The response should consist of the records that follow, repeated exactly.

--- SOURCE MATERIAL Enclosed Below ---

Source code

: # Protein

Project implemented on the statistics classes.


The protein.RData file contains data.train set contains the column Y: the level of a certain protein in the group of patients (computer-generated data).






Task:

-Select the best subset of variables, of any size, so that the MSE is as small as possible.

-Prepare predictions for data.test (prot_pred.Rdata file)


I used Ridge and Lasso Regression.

--- End of Enclosed SOURCE MATERIAL ---

§ **ANSWER TO THE PROBLEM**
Source code

: # Protein

Project implemented on the statistics classes.


The protein.RData file contains data.train set contains the column Y: the level of a certain protein in the group of patients (computer-generated data).






Task:

-Select the best subset of variables, of any size, so that the MSE is as small as possible.

-Prepare predictions for data.test (prot_pred.Rdata file)


I used Ridge and Lasso Regression.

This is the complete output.